Researchers at the Harvard John A. Paulson School of Engineering and Applied Sciences (SEAS) have come up with a way to image polarization out of one snapshot. The tiny, portable camera is the same size as a thumb and can be used in systems of autonomous vehicles, aircraft or even satellites to observe chemistry in the atmosphere, or even be used to detect objects that blend into the background. The team presented their findings in Science.
The polarization camera gives us a glimpse of normal vision on the left and what vision is like to an insect or shrimp, on the right. (Image Credit: Harvard)
“This research is game-changing for imaging,” said Federico Capasso, the Robert L. Wallace Professor of Applied Physics and Vinton Hayes Senior Research Fellow in Electrical Engineering at SEAS and senior author of the paper. “Most cameras can typically only detect the intensity and color of light but can’t see polarization. This camera is a new eye on reality, allowing us to reveal how light is reflected and transmitted by the world around us.”
“Polarization is a feature of light that is changed upon reflection off a surface,” said Paul Chevalier, a postdoctoral fellow at SEAS and co-author of the study. “Based on that change, polarization can help us in the 3D reconstruction of an object, to estimate its depth, texture and shape, and to distinguish man-made objects from natural ones, even if they’re the same shape and color.”

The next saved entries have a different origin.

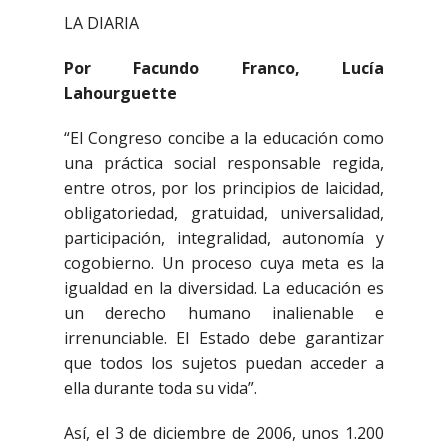
LA DIARIA
Por Facundo Franco, Lucía
Lahourguette
“El Congreso concibe a la educación como
una práctica social responsable regida,
entre otros, por los principios de laicidad,
obligatoriedad, gratuidad, universalidad,
participación, integralidad, autonomía y
cogobierno. Un proceso cuya meta es la
igualdad en la diversidad. La educación es
un derecho humano inalienable e
irrenunciable. El Estado debe garantizar
que todos los sujetos puedan acceder a
ella durante toda su vida”.
Así, el 3 de diciembre de 2006, unos 1.200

In order to unleash the full power of polarization, the team took advantage of harnessing metasurfaces, which are defined as nanoscale structures that merge with light at wavelength size-scales. “If we want to measure the light’s full polarization state, we need to take several pictures along different polarization directions,” said Noah Rubin, first author of the paper and graduate student in the Capasso Lab. “Previous devices either used moving parts or sent light along multiple paths to acquire the multiple images, resulting in bulky optics. A newer strategy uses specially patterned camera pixels, but this approach does not measure the full polarization state and requires a non-standard imaging sensor. In this work, we were able to take all of the optics needed and integrate them in a single, simple device with a metasurface.”
The polarization camera uses an array of nanopillars to beam light on an object, creating the polarization effect. (Image Credit: Harvard)
By using a new technique on how polarized light interacts with materials, researchers were able to build a metasurface that uses an array of organized subwavelength spaced nanopillars to beam light due to its polarization. Afterward, the light creates four images that show how conditions differ to the polarization. When the images are taken at the same time, a full snapshot of polarization at each pixel can be observed. The special camera is only two centimeters long and has the same level of complexity as a smartphone camera. It contains an attached lens and a protective case. When testing the camera, researchers used it to view deformities in injection-molded plastic objects, used it outdoors to capture the polarization off car windshields and took facial snapshots to show how the camera can picture the 3D curves of a human face.
“This technology could be integrated into existing imaging systems, such as the one in your cell phone or car, enabling the widespread adoption of polarization imaging and new applications previously unforeseen,” said Rubin.
“This research opens an exciting new direction for camera technology with unprecedented compactness, allowing us to envision applications in atmospheric science, remote sensing, facial recognition, machine vision and more,” said Capasso.